■ **Listed records**:
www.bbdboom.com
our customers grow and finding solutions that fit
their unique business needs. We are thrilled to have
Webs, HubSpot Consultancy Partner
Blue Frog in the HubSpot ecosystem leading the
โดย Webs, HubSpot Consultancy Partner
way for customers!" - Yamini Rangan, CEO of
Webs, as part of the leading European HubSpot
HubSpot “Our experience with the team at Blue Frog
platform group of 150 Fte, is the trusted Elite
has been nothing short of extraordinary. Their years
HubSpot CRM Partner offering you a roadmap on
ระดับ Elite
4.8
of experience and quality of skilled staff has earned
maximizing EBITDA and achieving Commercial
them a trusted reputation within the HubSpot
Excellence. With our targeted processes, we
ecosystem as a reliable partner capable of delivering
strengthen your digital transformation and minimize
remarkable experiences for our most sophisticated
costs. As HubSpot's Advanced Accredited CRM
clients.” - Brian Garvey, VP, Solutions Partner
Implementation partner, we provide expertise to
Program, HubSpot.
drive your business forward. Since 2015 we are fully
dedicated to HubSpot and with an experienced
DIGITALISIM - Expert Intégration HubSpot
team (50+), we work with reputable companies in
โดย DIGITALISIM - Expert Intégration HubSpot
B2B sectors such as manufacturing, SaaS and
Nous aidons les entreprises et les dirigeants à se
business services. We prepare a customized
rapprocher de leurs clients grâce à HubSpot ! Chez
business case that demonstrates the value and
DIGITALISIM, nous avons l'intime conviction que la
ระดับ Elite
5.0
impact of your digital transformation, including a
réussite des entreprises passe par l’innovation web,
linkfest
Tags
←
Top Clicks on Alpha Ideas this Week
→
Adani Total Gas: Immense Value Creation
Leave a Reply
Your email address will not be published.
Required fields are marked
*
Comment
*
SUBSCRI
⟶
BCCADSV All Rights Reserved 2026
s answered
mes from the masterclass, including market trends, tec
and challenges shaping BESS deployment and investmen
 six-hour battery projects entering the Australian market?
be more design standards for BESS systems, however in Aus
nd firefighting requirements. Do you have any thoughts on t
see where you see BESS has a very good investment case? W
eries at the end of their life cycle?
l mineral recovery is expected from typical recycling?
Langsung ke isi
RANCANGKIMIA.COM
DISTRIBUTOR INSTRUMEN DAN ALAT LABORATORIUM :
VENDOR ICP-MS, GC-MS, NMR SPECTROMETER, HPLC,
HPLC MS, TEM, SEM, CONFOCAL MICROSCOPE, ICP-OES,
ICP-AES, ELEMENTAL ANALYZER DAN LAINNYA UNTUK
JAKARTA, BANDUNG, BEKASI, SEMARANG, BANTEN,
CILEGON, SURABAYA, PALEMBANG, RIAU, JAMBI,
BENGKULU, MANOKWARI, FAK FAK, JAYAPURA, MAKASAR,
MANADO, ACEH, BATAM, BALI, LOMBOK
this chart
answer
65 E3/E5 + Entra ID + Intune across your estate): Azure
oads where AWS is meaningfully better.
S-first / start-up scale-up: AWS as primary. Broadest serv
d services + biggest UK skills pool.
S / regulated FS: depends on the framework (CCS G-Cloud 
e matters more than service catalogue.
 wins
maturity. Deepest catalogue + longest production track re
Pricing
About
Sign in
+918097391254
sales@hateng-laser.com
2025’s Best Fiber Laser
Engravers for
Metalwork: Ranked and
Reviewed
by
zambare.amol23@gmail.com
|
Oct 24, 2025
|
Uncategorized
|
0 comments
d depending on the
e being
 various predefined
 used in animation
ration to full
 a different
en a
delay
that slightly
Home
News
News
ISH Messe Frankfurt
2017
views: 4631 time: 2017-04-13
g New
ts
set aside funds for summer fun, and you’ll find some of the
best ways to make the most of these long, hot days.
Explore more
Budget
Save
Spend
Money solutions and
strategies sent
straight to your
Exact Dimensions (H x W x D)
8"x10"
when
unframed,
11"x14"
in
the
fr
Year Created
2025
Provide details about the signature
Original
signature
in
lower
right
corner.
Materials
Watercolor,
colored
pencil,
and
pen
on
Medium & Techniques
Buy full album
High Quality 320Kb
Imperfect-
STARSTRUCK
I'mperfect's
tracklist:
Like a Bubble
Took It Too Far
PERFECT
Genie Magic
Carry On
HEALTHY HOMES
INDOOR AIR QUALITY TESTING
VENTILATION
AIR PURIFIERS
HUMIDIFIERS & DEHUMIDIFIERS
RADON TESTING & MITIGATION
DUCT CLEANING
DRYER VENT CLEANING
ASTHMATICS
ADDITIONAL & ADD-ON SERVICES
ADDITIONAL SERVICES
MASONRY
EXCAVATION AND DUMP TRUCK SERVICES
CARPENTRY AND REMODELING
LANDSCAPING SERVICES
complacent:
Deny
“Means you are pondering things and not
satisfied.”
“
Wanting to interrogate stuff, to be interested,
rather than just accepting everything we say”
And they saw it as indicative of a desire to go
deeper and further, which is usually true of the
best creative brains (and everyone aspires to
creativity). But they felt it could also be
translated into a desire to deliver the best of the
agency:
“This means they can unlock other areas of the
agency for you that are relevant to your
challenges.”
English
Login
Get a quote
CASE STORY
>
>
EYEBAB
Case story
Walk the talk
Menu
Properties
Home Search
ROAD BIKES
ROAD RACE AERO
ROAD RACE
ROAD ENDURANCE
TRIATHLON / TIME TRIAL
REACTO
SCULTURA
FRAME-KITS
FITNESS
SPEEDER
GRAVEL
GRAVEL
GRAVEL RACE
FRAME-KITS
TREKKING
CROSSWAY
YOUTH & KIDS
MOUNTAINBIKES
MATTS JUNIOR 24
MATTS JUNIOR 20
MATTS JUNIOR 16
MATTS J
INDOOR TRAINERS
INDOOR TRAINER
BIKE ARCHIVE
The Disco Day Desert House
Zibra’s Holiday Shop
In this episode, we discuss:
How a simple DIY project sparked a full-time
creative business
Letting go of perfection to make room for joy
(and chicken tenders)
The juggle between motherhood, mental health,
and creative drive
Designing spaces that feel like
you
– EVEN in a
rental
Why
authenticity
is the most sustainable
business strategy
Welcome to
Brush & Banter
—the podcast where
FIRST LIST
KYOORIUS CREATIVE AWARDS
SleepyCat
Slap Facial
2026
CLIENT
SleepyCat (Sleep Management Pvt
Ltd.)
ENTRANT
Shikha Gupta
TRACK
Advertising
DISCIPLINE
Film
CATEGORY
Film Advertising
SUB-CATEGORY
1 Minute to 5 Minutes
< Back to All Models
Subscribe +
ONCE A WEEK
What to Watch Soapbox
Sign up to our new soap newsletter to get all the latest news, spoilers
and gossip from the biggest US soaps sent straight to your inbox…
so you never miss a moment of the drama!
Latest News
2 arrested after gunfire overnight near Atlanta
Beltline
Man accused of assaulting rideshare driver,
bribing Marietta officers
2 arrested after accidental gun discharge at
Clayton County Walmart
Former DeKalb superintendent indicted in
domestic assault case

■ **What the exercise asks**: Please retype the material line for line, starting with its first line and stopping after the line that contains "costs. As HubSpot's Advanced Accredited CRM".

■ **Answer**:
www.bbdboom.com
our customers grow and finding solutions that fit
their unique business needs. We are thrilled to have
Webs, HubSpot Consultancy Partner
Blue Frog in the HubSpot ecosystem leading the
โดย Webs, HubSpot Consultancy Partner
way for customers!" - Yamini Rangan, CEO of
Webs, as part of the leading European HubSpot
HubSpot “Our experience with the team at Blue Frog
platform group of 150 Fte, is the trusted Elite
has been nothing short of extraordinary. Their years
HubSpot CRM Partner offering you a roadmap on
ระดับ Elite
4.8
of experience and quality of skilled staff has earned
maximizing EBITDA and achieving Commercial
them a trusted reputation within the HubSpot
Excellence. With our targeted processes, we
ecosystem as a reliable partner capable of delivering
strengthen your digital transformation and minimize
remarkable experiences for our most sophisticated
costs. As HubSpot's Advanced Accredited CRM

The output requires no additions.